▶ _Task item_:
In the data below, how many lines contain the word "middle"? Answer with the number alone.

▶ _Records for this task_:
== Segment start ==
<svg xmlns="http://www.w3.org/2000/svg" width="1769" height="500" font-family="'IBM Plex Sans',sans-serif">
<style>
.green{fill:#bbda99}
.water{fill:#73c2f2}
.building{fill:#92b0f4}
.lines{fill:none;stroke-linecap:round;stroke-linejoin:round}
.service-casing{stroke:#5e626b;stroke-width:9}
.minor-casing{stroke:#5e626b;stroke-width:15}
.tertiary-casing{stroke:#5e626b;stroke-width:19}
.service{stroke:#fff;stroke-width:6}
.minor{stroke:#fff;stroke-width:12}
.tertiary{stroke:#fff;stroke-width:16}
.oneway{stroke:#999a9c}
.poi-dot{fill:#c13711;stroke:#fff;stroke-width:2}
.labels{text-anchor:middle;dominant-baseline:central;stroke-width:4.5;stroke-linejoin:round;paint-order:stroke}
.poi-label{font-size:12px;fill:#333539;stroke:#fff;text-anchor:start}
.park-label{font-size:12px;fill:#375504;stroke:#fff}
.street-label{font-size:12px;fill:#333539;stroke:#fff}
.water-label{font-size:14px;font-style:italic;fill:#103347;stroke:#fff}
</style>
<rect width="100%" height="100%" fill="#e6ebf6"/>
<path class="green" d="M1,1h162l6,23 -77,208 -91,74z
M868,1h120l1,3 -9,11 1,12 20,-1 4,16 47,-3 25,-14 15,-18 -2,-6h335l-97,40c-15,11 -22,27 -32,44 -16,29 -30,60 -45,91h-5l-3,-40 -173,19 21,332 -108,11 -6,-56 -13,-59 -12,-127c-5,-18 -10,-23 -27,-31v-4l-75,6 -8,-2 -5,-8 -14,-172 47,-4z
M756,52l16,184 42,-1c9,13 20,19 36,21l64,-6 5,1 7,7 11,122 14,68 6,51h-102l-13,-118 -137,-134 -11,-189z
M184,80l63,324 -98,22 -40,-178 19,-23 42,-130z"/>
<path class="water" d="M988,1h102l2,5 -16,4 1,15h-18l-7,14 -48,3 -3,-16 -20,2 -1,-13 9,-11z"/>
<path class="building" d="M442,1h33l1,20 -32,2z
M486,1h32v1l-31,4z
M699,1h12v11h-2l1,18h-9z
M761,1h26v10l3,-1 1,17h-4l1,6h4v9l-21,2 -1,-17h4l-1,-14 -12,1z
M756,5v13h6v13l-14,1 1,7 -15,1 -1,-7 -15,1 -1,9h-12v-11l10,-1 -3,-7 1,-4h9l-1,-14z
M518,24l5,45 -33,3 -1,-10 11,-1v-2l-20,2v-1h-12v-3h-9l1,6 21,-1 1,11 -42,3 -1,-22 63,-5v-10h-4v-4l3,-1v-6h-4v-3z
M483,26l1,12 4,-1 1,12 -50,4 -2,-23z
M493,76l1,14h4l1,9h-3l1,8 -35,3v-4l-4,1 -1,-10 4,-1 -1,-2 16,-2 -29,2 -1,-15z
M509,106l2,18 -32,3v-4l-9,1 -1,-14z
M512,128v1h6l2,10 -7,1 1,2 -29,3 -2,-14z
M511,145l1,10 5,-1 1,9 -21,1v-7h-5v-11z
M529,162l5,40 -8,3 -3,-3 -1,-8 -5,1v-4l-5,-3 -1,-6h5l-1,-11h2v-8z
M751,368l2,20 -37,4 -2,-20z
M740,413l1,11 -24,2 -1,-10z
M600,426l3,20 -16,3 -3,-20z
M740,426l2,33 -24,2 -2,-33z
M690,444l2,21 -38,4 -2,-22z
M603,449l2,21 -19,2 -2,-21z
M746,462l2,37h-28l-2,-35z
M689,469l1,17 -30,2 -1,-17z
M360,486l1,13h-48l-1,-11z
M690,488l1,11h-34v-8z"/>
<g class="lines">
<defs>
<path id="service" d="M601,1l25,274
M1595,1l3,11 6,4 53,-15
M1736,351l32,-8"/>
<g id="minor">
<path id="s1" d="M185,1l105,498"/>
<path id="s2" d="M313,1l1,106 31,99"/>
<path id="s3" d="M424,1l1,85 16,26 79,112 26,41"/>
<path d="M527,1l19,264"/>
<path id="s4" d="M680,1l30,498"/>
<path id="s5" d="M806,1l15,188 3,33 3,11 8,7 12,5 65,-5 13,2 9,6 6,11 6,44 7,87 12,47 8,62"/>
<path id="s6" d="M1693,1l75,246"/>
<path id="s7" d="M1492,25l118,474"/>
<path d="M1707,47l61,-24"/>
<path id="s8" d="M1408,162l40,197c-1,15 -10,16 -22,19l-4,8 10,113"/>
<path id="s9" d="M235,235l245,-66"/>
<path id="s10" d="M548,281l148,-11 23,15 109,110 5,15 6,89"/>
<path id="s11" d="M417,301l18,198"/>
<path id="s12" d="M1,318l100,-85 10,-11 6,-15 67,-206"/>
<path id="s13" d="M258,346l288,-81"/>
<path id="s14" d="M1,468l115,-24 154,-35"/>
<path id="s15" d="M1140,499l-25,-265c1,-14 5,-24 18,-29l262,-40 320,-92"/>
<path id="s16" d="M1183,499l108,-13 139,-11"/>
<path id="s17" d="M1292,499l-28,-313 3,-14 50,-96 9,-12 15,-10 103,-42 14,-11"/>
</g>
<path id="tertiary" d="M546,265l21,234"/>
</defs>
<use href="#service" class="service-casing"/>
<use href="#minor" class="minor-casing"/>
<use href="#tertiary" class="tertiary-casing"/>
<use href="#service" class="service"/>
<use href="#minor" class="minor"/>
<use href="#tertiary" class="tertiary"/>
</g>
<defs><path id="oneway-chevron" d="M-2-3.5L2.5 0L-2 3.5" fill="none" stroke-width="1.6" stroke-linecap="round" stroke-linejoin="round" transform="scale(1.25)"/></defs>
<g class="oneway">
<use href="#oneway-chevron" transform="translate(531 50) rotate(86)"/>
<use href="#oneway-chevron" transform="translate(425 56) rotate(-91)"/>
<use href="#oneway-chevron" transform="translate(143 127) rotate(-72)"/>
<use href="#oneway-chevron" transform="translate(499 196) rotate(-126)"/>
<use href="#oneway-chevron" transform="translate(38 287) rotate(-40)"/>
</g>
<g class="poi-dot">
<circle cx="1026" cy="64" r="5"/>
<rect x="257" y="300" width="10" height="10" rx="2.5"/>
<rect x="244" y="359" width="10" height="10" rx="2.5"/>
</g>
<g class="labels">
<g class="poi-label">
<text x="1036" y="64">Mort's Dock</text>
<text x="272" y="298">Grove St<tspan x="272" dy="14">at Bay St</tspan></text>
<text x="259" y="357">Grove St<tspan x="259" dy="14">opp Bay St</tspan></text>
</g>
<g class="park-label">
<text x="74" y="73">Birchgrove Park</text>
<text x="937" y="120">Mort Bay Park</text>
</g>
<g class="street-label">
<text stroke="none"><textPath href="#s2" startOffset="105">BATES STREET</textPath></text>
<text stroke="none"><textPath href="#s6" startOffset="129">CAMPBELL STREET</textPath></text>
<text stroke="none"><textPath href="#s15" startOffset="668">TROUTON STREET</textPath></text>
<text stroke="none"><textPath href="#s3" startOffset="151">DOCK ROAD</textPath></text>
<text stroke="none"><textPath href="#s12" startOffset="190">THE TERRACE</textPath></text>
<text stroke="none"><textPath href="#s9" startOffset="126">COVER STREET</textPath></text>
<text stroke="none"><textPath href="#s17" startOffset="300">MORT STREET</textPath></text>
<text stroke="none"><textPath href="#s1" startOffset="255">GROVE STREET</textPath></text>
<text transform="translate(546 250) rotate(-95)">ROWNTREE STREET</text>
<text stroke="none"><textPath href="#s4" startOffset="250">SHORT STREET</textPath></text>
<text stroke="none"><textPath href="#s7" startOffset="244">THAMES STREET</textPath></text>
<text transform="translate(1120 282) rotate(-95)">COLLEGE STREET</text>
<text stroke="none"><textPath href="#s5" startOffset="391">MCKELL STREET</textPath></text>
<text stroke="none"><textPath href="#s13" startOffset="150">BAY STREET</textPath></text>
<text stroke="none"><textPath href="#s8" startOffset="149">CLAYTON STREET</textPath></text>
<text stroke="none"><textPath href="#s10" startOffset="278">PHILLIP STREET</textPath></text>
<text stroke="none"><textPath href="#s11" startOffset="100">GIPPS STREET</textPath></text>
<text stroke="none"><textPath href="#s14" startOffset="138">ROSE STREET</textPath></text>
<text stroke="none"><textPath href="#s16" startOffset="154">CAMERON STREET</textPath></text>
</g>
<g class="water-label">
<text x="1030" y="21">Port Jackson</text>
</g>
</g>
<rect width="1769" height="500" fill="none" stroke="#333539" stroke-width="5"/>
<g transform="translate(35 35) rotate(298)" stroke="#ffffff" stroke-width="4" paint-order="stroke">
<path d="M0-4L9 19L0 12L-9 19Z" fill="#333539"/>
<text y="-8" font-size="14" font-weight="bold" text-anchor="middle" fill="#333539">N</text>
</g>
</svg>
== Segment end ==
▶ _Solution to this problem_:
2